Nicht zuletzt haben wir wieder einmal Glück mit einer Kurve – diesmal in Form des geschwungenen Seitenteils des Scheibenrahmens an der Frontscheibe. Auch das findet sich Ende der 1920er Jahre kaum noch, insbesondere nicht bei Auburn.

Doch im Modelljahr 1926/27 trifft alles glücklich zusammen, so mein Fazit.

Bleibt die Frage, ob die Wiener Besitzer des Auburn aus dem Archiv des Salzburg-Museums bereits den über 80 PS starken Lycoming-Achtzylindermotor geordert hatten, welcher ab 1925 verfügbar war.

Denkbar ist auch, dass in diesem Wagen der schwächere Sechszylinder verbaut war.

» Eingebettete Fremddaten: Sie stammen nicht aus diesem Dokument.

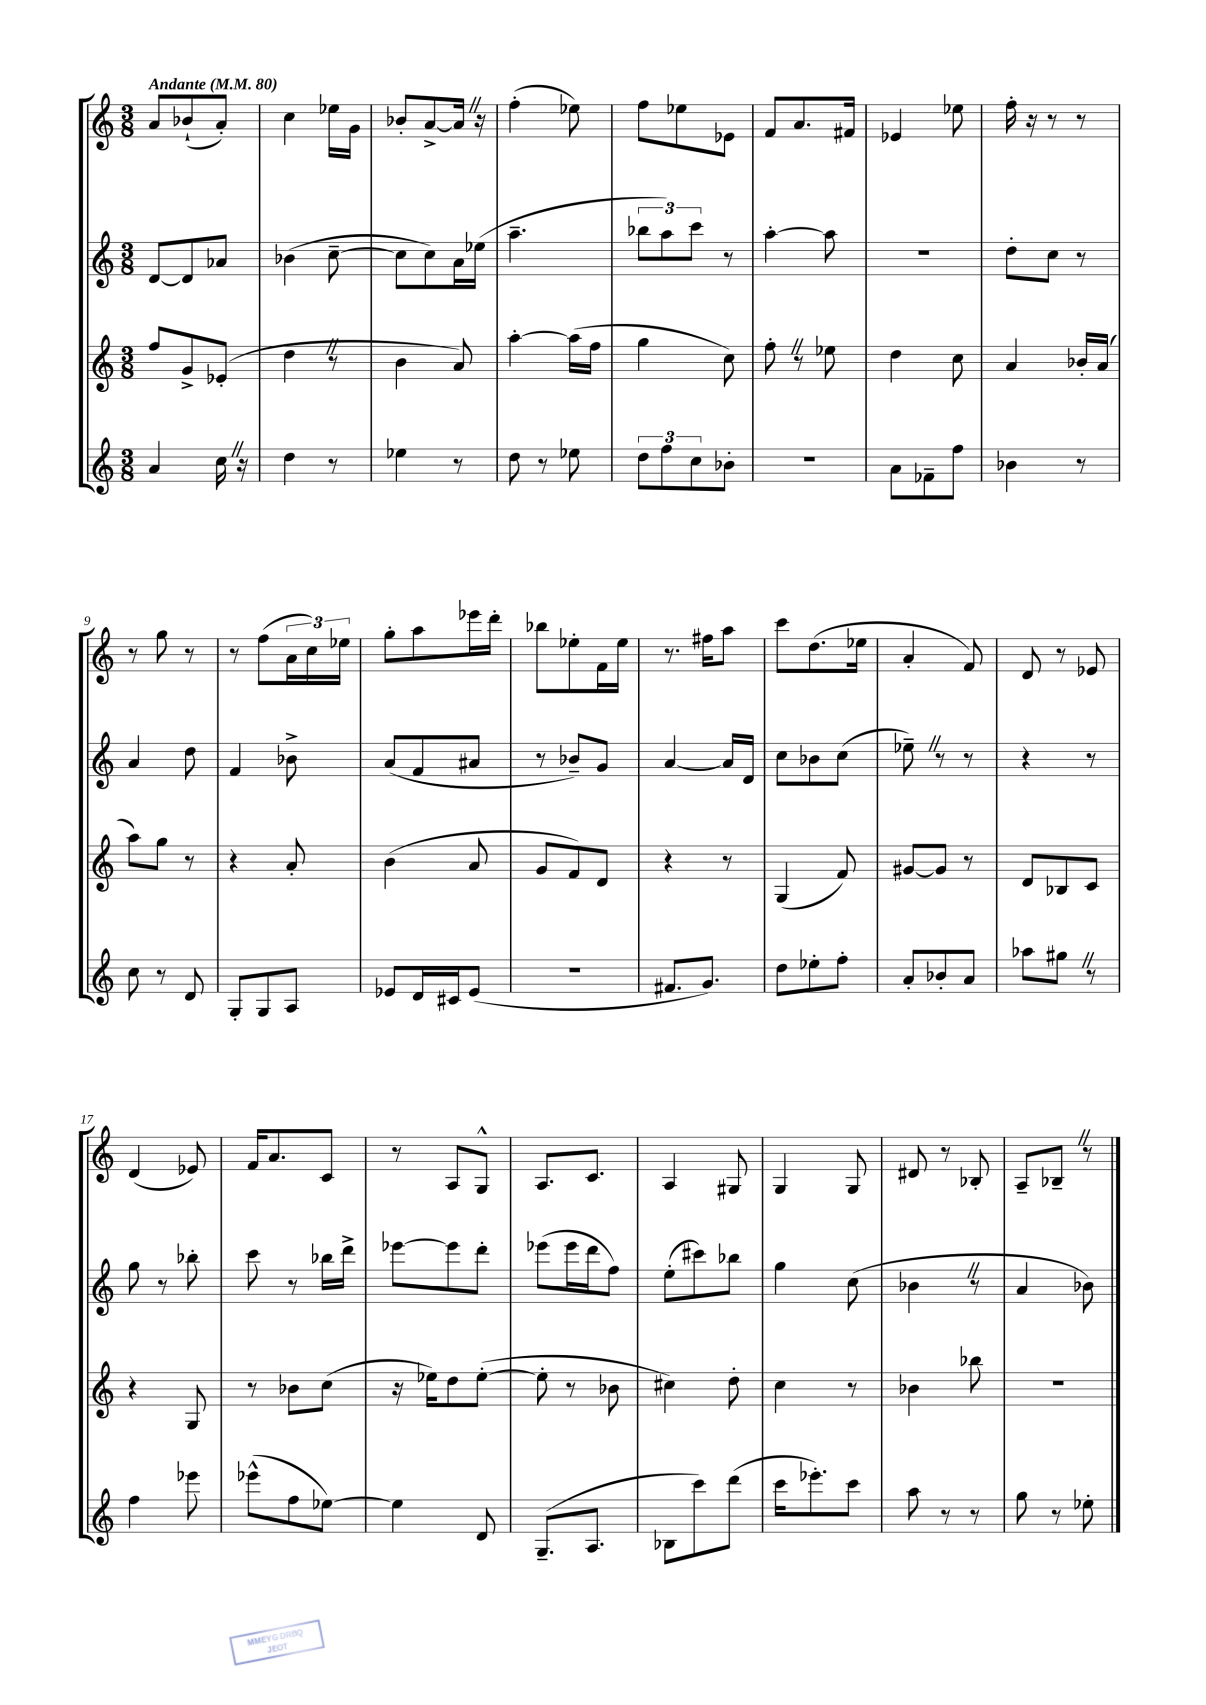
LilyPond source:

<<
\new StaffGroup <<
\new Staff = "s0" {
    \clef treble \key c \major \numericTimeSignature \time 3/8 \tempo "Andante" 4 = 80
    a'8 bes'8-!( a'8-.) |
    c''4 ees''16 g'16 |
    bes'8-. a'8~-> a'16 \once \override BreathingSign.text = \markup { \musicglyph "scripts.caesura.straight" } \breathe r16 |
    f''4-.( ees''8) |
    f''8 ees''8 ees'8 |
    f'8 a'8. fis'16 |
    ees'4 ees''8 |
    f''16-. r16 r8 r8 |
    r8 g''8 r8 |
    r8 f''8( \tuplet 3/2 { a'16 c''16) ees''16 } |
    g''8-. a''8 ees'''16 d'''16-. |
    bes''8 ees''8-. f'16 ees''16 |
    r8. fis''16 a''8 |
    c'''8 d''8.( ees''16 |
    a'4-. f'8) |
    d'8 r8 ees'8 |
    d'4( ees'8) |
    f'16 a'8. c'8 |
    r8 a8 g8-^ |
    a8. c'8. |
    a4 gis8 |
    g4 g8 |
    dis'8 r8 bes8-. |
    a8-- bes8-- \once \override BreathingSign.text = \markup { \musicglyph "scripts.caesura.straight" } \breathe r8 \bar "|." |
}
\new Staff = "s1" {
    \clef treble \key c \major \numericTimeSignature \time 3/8
    d'8~ d'8 aes'8 |
    bes'4( c''8~-- |
    c''8 c''8) a'16 ees''16( |
    a''4.-- |
    \tuplet 3/2 { bes''8 a''8) c'''8 } r8 |
    a''4~-. a''8 |
    R4. |
    d''8-. c''8 r8 |
    a'4 d''8 |
    f'4 bes'8-> |
    a'8( f'8 ais'8 |
    r8 bes'8--) g'8 |
    a'4~ a'16 d'16 |
    c''8 bes'8 c''8( |
    ees''8--) \once \override BreathingSign.text = \markup { \musicglyph "scripts.caesura.straight" } \breathe r8 r8 |
    r4 r8 |
    g''8 r8 bes''8-. |
    c'''8 r8 bes''16 d'''16-> |
    ees'''8~ ees'''8 d'''8-. |
    ees'''8( ees'''16 d'''16 f''8) |
    e''8-.( cis'''8) bes''8 |
    g''4 c''8( |
    bes'4 \once \override BreathingSign.text = \markup { \musicglyph "scripts.caesura.straight" } \breathe r8 |
    a'4 bes'8) \bar "|." |
}
\new Staff = "s2" {
    \clef treble \key c \major \numericTimeSignature \time 3/8
    f''8 g'8-> ees'8-.( |
    d''4 \once \override BreathingSign.text = \markup { \musicglyph "scripts.caesura.straight" } \breathe r8 |
    b'4 a'8) |
    a''4~-. a''16( f''16 |
    g''4 c''8) |
    f''8-. \once \override BreathingSign.text = \markup { \musicglyph "scripts.caesura.straight" } \breathe r8 ees''8 |
    d''4 c''8 |
    a'4 bes'16-. a'16( |
    a''8) g''8 r8 |
    r4 a'8-. |
    b'4( a'8 |
    g'8 f'8) d'8 |
    r4 r8 |
    g4( f'8) |
    gis'8~ gis'8 r8 |
    d'8 bes8 c'8 |
    r4 g8 |
    r8 bes'8 c''8( |
    r16 ees''16) d''8 ees''8~-.( |
    ees''8-. r8 bes'8 |
    cis''4) d''8-. |
    c''4 r8 |
    bes'4 bes''8 |
    R4. \bar "|." |
}
\new Staff = "s3" {
    \clef treble \key c \major \numericTimeSignature \time 3/8
    a'4 c''16 \once \override BreathingSign.text = \markup { \musicglyph "scripts.caesura.straight" } \breathe r16 |
    d''4 r8 |
    ees''4 r8 |
    d''8 r8 ees''8 |
    \tuplet 3/2 { d''8 f''8 c''8 } bes'8-. |
    r4. |
    a'8 fes'8-- f''8 |
    bes'4 r8 |
    c''8 r8 d'8 |
    g8-. g8 a8 |
    ees'8 d'16 cis'16 ees'8( |
    R4. |
    fis'8. g'8.) |
    d''8 ees''8-. f''8-. |
    a'8-. bes'8-. a'8 |
    aes''8 gis''8 \once \override BreathingSign.text = \markup { \musicglyph "scripts.caesura.straight" } \breathe r8 |
    f''4 ees'''8 |
    ees'''8-^( f''8 ees''8~) |
    ees''4 d'8 |
    g8.--( a8. |
    bes8 c'''8) d'''8( |
    c'''16 ees'''8.-.) c'''8 |
    a''8 r8 r8 |
    g''8 r8 ees''8-. \bar "|." |
}
>>
>>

Ich vermute aber, dass man sich mit dem Auburn antriebsseitig etwas gegönnt hatte, was die österreichischen Premium-Hersteller damals noch nicht im Angebot hatten.

Denn reisetaugliche Sechszylinder boten damals ja auch Austro-Daimler und Steyr an. Für das ultimative Glück in der Kurve – vorzugsweise beim Anstieg auf einer sich bergauf windenden Paßstraße musste es dann schon ein hubraumstarker Achtzylinder sein.

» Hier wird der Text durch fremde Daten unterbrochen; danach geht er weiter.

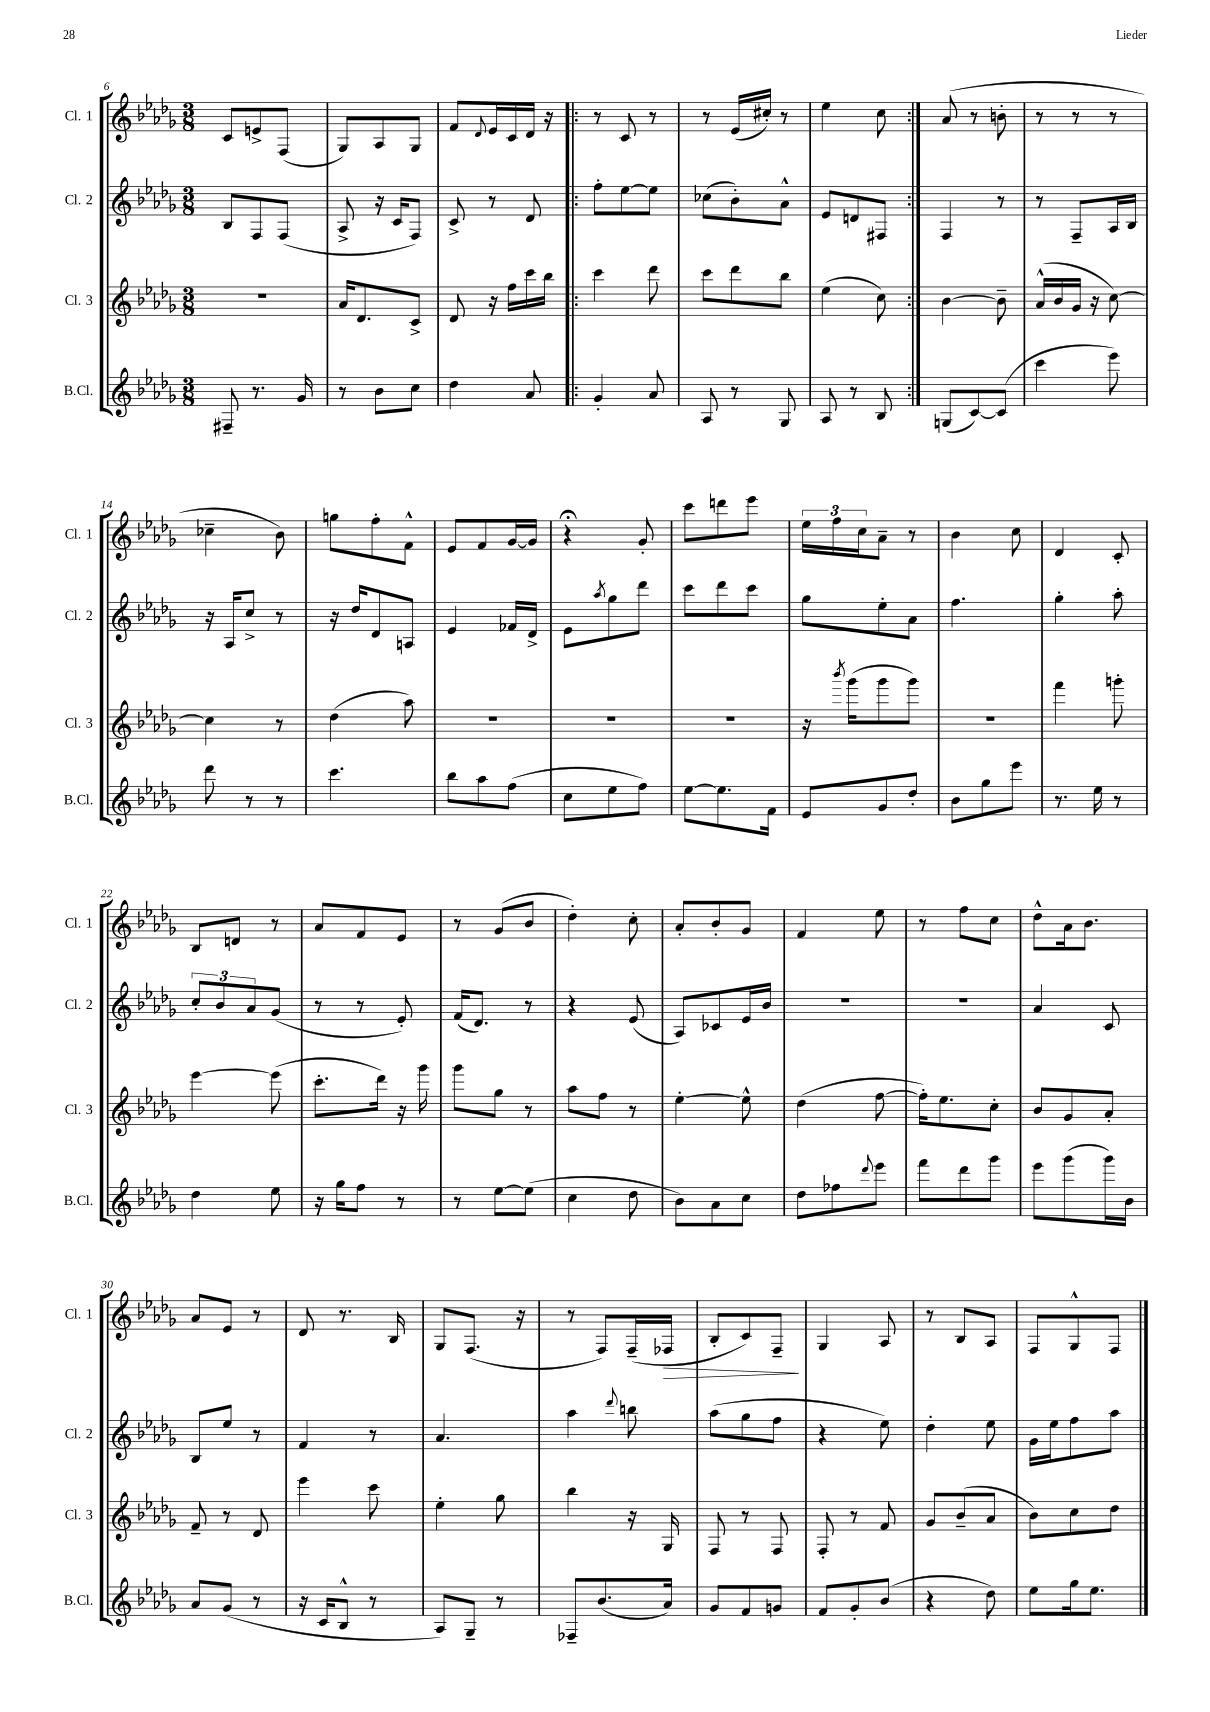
<<
\new StaffGroup <<
\new Staff = "s0" \with { instrumentName = "Cl. 1" shortInstrumentName = "Cl. 1" } {
    \clef treble \key des \major \numericTimeSignature \time 3/8
    c'8 e'8-> f8( |
    ges8) aes8 ges8 |
    f'8 \appoggiatura { des'8 } ees'16 c'16 des'16 r16 |
    \repeat volta 2 { r8 c'8 r8 |
    r8 ees'16( cis''16-.) r8 |
    ees''4 c''8 | }
    aes'8( r8 b'8-. |
    r8 r8 r8 |
    ces''4-- bes'8) |
    g''8 f''8-. f'8-^ |
    ees'8 f'8 ges'16~ ges'16 |
    r4\fermata ges'8-. |
    c'''8 d'''8 ees'''8 |
    \tuplet 3/2 { ees''16 f''16 c''16 } aes'8-- r8 |
    bes'4 c''8 |
    des'4 c'8-. |
    bes8 d'8 r8 |
    aes'8 f'8 ees'8 |
    r8 ges'8( bes'8 |
    des''4-.) c''8-. |
    aes'8-. bes'8-. ges'8 |
    f'4 ees''8 |
    r8 f''8 c''8 |
    des''8-^ aes'16 bes'8. |
    aes'8 ees'8 r8 |
    des'8 r8. bes16 |
    ges8 f8.( r16 |
    r8 f8) f16--( fes16\> |
    bes8-. c'8) f8--\! |
    ges4 aes8 |
    r8 bes8 aes8 |
    f8 ges8-^ f8 \bar "|." |
}
\new Staff = "s1" \with { instrumentName = "Cl. 2" shortInstrumentName = "Cl. 2" } {
    \clef treble \key des \major \numericTimeSignature \time 3/8
    bes8 f8 f8( |
    aes8-> r16 c'16 f8) |
    c'8-> r8 des'8 |
    \repeat volta 2 { f''8-. ees''8~ ees''8 |
    ces''8( bes'8-.) aes'8-^ |
    ees'8 d'8 fis8 | }
    f4 r8 |
    r8 f8-- aes16 bes16 |
    r16 aes16 c''8-> r8 |
    r16 des''16 des'8 a8 |
    ees'4 fes'16 des'16-> |
    ees'8 \acciaccatura { aes''8 } ges''8 des'''8 |
    c'''8 des'''8 c'''8 |
    ges''8 ees''8-. aes'8 |
    f''4. |
    ges''4-. aes''8-. |
    \tuplet 3/2 { c''8-. bes'8 aes'8 } ges'8( |
    r8 r8 ees'8-.) |
    f'16( des'8.) r8 |
    r4 ees'8( |
    aes8) ces'8 ees'16 bes'16 |
    R4. |
    R4. |
    aes'4 c'8 |
    bes8 ees''8 r8 |
    f'4 r8 |
    aes'4. |
    aes''4 \appoggiatura { des'''8 } b''8 |
    aes''8( ges''8 f''8 |
    r4 ees''8) |
    des''4-. ees''8 |
    ges'16 ees''16 f''8 aes''8 \bar "|." |
}
\new Staff = "s2" \with { instrumentName = "Cl. 3" shortInstrumentName = "Cl. 3" } {
    \clef treble \key des \major \numericTimeSignature \time 3/8
    R4. |
    aes'16 des'8. c'8-> |
    des'8 r16 f''16 c'''16 bes''16 |
    \repeat volta 2 { c'''4 des'''8 |
    c'''8 des'''8 bes''8 |
    ees''4( c''8) | }
    bes'4~ bes'8-- |
    aes'16-^( bes'16 ges'16 r16 c''8~) |
    c''4 r8 |
    des''4( aes''8) |
    R4. |
    R4. |
    R4. |
    r16 \acciaccatura { bes'''8 } ges'''16( ges'''8 ges'''8) |
    R4. |
    f'''4 g'''8-. |
    ees'''4~ ees'''8( |
    c'''8.-. des'''16) r16 ges'''16 |
    ges'''8 ges''8 r8 |
    aes''8 f''8 r8 |
    ees''4~-. ees''8-^ |
    des''4( f''8~ |
    f''16-.) ees''8. c''8-. |
    bes'8 ges'8 aes'8-. |
    f'8-- r8 des'8 |
    ees'''4 c'''8 |
    ees''4-. ges''8 |
    bes''4 r16 ges16 |
    f8 r8 f8 |
    f8-. r8 f'8 |
    ges'8 bes'8--( aes'8 |
    bes'8) c''8 des''8 \bar "|." |
}
\new Staff = "s3" \with { instrumentName = "B.Cl." shortInstrumentName = "B.Cl." } {
    \clef treble \key des \major \numericTimeSignature \time 3/8
    fis8-- r8. ges'16 |
    r8 bes'8 c''8 |
    des''4 aes'8 |
    \repeat volta 2 { ges'4-. aes'8 |
    aes8 r8 ges8 |
    aes8 r8 bes8 | }
    g8( c'8~) c'8( |
    c'''4 ees'''8) |
    des'''8 r8 r8 |
    c'''4. |
    bes''8 aes''8 f''8( |
    c''8 ees''8 f''8) |
    ees''8~ ees''8. f'16 |
    ees'8 ges'8 des''8-. |
    bes'8 ges''8 ees'''8 |
    r8. ees''16 r8 |
    des''4 ees''8 |
    r16 ges''16 f''8 r8 |
    r8 ees''8~ ees''8( |
    c''4 des''8 |
    bes'8) aes'8 c''8 |
    des''8 fes''8 \appoggiatura { des'''8 } ees'''8 |
    f'''8 des'''8 ges'''8 |
    ees'''8 ges'''8( ges'''16) bes'16 |
    aes'8 ges'8( r8 |
    r16 c'16 bes8-^ r8 |
    aes8) ges8-- r8 |
    fes8-- bes'8.( aes'16) |
    ges'8 f'8 g'8 |
    f'8 ges'8-. bes'8( |
    r4 des''8) |
    ees''8 ges''16 ees''8. \bar "|." |
}
>>
>>
\layout { \context { \Score currentBarNumber = #6 } }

Dieses Detail werden wir nicht mehr klären können. Aber mit dem Ergebnis dürfen wir auch so zufrieden sein und mein Dank gilt dem Salzburg-Museum, welches uns an diesem schönen Fund am Wegesrand hat teilhaben lassen.

Michael Schlenger, 2023. All entries in this blog (including embedded photos) are copyrighted by the author, unless otherwise indicated. Excerpts and links may be used, provided that credit is given to Michael Schlenger and https://vorkriegs-klassiker-rundschau.blog with appropriate and specific direction to the original content.

Ein Gedanke zu „Das Glück liegt in einer Kurve: Ein Auburn von 1926/27

  1. Dem Stilfser Joch geht so’nen achtzylinder ruecksichtlos hoch. Habe selbs ein Buick Acht zylinder Baujahr 1947 in Mexico gehabt.. Auf d. den Sechszylinder koennte man jedoch wahrscheinlich nicht verlassen durch Uebererheizing. Uebrigens toll geschrieben. Hatte Nichts van Ihrem Hand aufgemacht waehrend die letzeten Sechs Monate.